TYWKIWDBI will not be dwelling on the Charlie Hebdo tragedy, which is extensively covered elsewhere. But I thought it worthwhile to excerpt a couple comments, first by Glenn Greenwald in
The Intercept:
One defends the right to express repellent ideas while being able to
condemn the idea itself. There is no remote contradiction in that: the
ACLU vigorously defends
the right of neo-Nazis to march through a community filled with
Holocaust survivors in Skokie, Illinois, but does not join the march;
they instead vocally condemn the targeted ideas as grotesque while
defending the right to express them.
But this week’s defense of free speech rights was so spirited that it
gave rise to a brand new principle: to defend free speech, one not only
defends the right to disseminate the speech, but embraces the content
of the speech itself...
Some of the cartoons published by Charlie Hebdo were not just offensive but bigoted, such as the one mocking the African sex slaves of Boko Haram as welfare
queens.
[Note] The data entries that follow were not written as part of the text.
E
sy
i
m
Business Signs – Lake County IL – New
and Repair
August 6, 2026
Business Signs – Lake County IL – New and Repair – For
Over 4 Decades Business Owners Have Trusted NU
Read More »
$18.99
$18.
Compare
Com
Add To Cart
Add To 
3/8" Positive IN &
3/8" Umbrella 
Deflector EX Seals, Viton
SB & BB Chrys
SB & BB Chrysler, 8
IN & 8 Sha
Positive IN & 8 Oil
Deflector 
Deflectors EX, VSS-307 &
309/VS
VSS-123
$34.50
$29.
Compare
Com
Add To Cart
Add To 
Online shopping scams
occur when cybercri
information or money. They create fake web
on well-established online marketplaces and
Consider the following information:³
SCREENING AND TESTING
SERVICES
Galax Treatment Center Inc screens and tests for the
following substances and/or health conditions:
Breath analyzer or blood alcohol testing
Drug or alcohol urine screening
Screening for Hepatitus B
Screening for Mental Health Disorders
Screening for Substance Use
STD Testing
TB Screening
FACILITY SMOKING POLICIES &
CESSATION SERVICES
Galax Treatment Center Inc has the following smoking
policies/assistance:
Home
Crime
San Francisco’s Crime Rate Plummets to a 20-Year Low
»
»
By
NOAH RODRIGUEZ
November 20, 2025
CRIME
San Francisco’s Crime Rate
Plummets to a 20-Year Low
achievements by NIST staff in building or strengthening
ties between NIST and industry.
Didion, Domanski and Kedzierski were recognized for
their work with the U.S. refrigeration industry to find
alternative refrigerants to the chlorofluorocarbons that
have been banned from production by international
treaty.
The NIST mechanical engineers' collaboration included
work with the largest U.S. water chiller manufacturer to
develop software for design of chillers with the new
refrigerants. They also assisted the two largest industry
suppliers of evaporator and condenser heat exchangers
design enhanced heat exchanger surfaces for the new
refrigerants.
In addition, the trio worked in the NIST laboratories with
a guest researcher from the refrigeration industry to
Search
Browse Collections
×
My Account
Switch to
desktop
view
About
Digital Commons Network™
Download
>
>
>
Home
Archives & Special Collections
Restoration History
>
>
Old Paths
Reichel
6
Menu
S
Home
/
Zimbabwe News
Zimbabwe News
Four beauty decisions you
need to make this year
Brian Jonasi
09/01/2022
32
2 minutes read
Others went far beyond maligning violence by extremists
acting in the name of Islam, or even merely depicting Mohammed with
degrading imagery, and instead contained a stream of
mockery toward Muslims generally, who in France are not remotely
powerful but are largely a marginalized and targeted immigrant population. ..
So it’s the opposite of surprising to see large numbers of westerners
celebrating anti-Muslim cartoons - not on free speech grounds but due
to approval of the content... Indeed, it is self-evident that if a writer who specialized in
overtly anti-black or anti-Semitic screeds had been murdered for their
ideas, there would be no widespread calls to republish their trash in
“solidarity” with their free speech rights...
When we originally discussed publishing this article to make these
points, our intention was to commission two or three cartoonists to
create cartoons that mock Judaism and malign sacred figures to Jews the
way Charlie Hebdo did to Muslims. But that idea was thwarted by the fact
that no mainstream western cartoonist would dare put their name on an
anti-Jewish cartoon, even if done for satire purposes, because doing
so would instantly and permanently destroy their career, at least...
To see how true that is, consider the fact that Charlie Hebdo – the
“equal opportunity” offenders and defenders of all types of offensive
speech - fired one
of their writers in 2009 for writing a sentence some said was
anti-Semitic (the writer was then charged with a hate crime offense, and
won a judgment against the magazine for unfair termination). Does that sound like “equal opportunity” offending?
Similar thoughts were echoed at
The Dish (citing other sources):
Put simply, in France, racist and anti-Semitic speech, as well as
historical revisionism regarding the Holocaust, is illegal, as is all
speech that can be considered an incitement to hate. That is something
that very few Americans understand—or approve of...
The last lawsuit
to be filed against Charlie Hebdo in 2014 was declared ineligible only
because Islam doesn’t qualify for the special legal regime that
criminalizes blasphemy against Christianity and Judaism in the Alsace
region. And the British Muslims in 1989 wanted authorities to invoke
British blaspehemy laws, not the shar’ia, to sanction Salman Rushdie’s
novel – but there too Islam did not qualify for protection...
It wasn’t that long ago that entertainers like the Dixie Chicks were being roundly denounced and taken off the air for having the temerity to question our country’s wars.
The counterargument is that this is comparing apples to oranges:
This is a completely false equivalency, and really gets to the heart of
the cultural gap at play. To secularists like the cartoonists at Charlie Hebdo,
Mohammed is a man like any other, he is no prophet, he is aggrandized
by a religion, and is therefore a legitimate target of satire, just like
the the Pope, or Jesus, or even the Dalai Lama if one is so inclined.
The Holocaust was systematic genocide based on religion/ethnicity.
I'll close the comments here, because there's so much discussion elsewhere (everywhere), but I'd suggest that those who expect to address the Charlie Hebdo event at cocktail parties or around office water-coolers should ponder the above in order to be prepared for the discussions.